Inter-rater agreement in assigning cognitive demand to Life Sciences examination questions
DOI:
https://doi.org/10.38140/pie.v36i1.3586Keywords:
Assessment, Cognitive demand, Inter-rater agreement, Bloom's taxonomy, ReliabilityAbstract
Taxonomies of cognitive demand are frequently used to ensure that assessment tasks include questions ranging from low to high cognitive demand. This paper investigates inter-rater agreement among four evaluators on the cognitive demand of the South African National Senior Certificate Life Sciences examinations after training, practice and revision.
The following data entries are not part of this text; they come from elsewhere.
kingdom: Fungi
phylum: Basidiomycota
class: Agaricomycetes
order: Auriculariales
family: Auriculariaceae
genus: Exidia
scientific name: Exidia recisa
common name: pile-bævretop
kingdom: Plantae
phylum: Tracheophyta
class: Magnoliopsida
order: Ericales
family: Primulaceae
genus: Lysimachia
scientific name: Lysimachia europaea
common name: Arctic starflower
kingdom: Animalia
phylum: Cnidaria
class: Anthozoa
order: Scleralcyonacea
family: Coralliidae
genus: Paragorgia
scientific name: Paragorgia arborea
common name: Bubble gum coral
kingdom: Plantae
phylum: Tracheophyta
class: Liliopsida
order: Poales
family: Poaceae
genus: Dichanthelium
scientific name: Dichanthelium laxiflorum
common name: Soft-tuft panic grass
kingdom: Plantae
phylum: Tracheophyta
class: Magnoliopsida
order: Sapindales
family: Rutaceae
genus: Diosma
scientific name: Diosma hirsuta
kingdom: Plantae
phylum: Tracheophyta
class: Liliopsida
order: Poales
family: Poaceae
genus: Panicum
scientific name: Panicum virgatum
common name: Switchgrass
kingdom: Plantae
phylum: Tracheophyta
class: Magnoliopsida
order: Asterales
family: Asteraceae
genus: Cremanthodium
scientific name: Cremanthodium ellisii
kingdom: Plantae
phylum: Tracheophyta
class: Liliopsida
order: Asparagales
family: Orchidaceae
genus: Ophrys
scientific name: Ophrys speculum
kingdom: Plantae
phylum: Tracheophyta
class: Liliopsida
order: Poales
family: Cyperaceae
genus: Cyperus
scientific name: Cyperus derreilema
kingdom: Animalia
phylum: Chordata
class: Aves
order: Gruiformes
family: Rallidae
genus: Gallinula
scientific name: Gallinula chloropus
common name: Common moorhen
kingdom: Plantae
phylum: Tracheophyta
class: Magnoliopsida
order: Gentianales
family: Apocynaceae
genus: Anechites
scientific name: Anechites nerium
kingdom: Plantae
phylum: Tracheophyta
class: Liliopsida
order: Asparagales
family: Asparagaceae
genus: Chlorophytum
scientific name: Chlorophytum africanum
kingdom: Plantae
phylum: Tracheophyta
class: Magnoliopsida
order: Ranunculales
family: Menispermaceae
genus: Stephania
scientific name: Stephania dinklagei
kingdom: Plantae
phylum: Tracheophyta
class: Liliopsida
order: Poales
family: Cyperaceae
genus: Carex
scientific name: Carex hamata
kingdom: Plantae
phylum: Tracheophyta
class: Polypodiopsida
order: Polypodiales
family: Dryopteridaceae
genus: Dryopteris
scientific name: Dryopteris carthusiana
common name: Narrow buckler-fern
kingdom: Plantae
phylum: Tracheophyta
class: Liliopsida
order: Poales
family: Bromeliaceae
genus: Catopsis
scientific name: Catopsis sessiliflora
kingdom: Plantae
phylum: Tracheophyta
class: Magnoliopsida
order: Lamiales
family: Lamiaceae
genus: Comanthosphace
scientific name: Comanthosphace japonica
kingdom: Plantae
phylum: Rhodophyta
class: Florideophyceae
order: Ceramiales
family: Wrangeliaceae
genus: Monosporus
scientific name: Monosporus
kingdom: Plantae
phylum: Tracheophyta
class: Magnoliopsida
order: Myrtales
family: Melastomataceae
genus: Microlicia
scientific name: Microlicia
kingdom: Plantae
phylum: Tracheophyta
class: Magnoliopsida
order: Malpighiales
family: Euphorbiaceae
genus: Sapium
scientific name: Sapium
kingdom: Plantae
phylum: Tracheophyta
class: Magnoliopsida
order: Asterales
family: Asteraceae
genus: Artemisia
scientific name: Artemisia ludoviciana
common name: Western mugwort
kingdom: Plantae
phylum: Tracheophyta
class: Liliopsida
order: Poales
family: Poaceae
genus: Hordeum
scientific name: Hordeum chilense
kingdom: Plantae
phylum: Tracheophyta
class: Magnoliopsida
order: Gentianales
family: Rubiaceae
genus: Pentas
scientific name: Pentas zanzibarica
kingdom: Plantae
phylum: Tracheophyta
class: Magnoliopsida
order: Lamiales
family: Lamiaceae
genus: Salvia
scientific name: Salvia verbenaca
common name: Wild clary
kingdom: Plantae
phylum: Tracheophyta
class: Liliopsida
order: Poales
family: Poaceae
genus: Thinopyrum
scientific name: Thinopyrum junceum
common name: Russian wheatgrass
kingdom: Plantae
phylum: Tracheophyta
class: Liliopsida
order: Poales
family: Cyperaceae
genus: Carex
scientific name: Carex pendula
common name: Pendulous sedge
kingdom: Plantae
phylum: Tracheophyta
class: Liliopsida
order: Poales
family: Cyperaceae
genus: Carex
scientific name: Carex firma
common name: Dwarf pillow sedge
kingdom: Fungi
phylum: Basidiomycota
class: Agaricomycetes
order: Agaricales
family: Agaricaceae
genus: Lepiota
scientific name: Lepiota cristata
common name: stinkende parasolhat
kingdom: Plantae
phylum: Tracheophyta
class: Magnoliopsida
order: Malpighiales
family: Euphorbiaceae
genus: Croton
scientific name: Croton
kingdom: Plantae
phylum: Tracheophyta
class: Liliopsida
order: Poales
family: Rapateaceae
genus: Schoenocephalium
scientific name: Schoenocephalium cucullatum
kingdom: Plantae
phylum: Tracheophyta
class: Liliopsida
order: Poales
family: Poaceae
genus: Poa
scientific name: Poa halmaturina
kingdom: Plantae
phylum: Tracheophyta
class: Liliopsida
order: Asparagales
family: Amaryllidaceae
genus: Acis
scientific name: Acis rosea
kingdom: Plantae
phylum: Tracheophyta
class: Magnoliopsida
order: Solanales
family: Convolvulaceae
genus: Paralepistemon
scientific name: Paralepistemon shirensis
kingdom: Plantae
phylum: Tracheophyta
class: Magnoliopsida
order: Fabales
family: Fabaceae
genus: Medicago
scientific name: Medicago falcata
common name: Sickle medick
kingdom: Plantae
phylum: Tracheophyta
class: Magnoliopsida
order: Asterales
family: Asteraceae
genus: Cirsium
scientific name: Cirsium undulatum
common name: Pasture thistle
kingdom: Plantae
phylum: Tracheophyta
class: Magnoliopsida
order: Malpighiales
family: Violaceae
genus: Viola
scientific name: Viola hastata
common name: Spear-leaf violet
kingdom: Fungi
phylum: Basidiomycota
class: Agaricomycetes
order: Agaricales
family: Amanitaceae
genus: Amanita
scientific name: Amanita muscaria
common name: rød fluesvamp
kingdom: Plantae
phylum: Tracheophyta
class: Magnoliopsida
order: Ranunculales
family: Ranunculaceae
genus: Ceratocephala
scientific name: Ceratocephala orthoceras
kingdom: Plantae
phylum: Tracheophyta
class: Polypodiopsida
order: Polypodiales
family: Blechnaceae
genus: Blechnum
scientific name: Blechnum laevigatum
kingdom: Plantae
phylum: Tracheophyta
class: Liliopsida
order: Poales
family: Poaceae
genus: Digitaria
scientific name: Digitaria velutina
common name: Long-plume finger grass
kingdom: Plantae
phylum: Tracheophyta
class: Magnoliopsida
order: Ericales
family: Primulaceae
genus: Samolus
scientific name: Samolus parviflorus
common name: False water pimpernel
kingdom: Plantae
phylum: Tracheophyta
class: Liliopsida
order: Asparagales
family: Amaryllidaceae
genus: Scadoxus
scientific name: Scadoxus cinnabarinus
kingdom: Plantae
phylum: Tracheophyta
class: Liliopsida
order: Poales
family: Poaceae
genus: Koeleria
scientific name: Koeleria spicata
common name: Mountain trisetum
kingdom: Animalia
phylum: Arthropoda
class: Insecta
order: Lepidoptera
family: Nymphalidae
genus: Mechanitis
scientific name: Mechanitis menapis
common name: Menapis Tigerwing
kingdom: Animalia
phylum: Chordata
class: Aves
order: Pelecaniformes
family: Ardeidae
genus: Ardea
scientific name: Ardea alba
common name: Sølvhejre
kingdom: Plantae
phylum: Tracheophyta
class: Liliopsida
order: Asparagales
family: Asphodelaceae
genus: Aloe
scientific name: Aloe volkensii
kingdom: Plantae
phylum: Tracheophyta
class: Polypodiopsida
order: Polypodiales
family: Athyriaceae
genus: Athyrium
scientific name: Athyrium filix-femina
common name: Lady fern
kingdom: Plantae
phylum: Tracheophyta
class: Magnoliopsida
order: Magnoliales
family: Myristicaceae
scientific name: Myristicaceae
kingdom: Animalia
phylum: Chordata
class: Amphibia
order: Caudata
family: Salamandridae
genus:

The taxonomy used was based on the cognitive dimension of the Revised Bloom’s Taxonomy, with analysis, evaluation and synthesis combined into one category. Descriptors from the Revised Bloom’s taxonomy were slightly modified to suit Life Sciences. Inter-rater agreement was poor to fair, but pairwise percent agreement did not reach acceptable levels. Evaluators found it difficult to assign cognitive demand to examination items, and constantly referred to the descriptors. We question the usefulness of a taxonomy of cognitive demand when individuals differ in their interpretations of the levels of cognitive demand. The results indicate that standards of Life Sciences examination papers cannot reliably be assessed by evaluating cognitive demand using Bloom’s Taxonomy.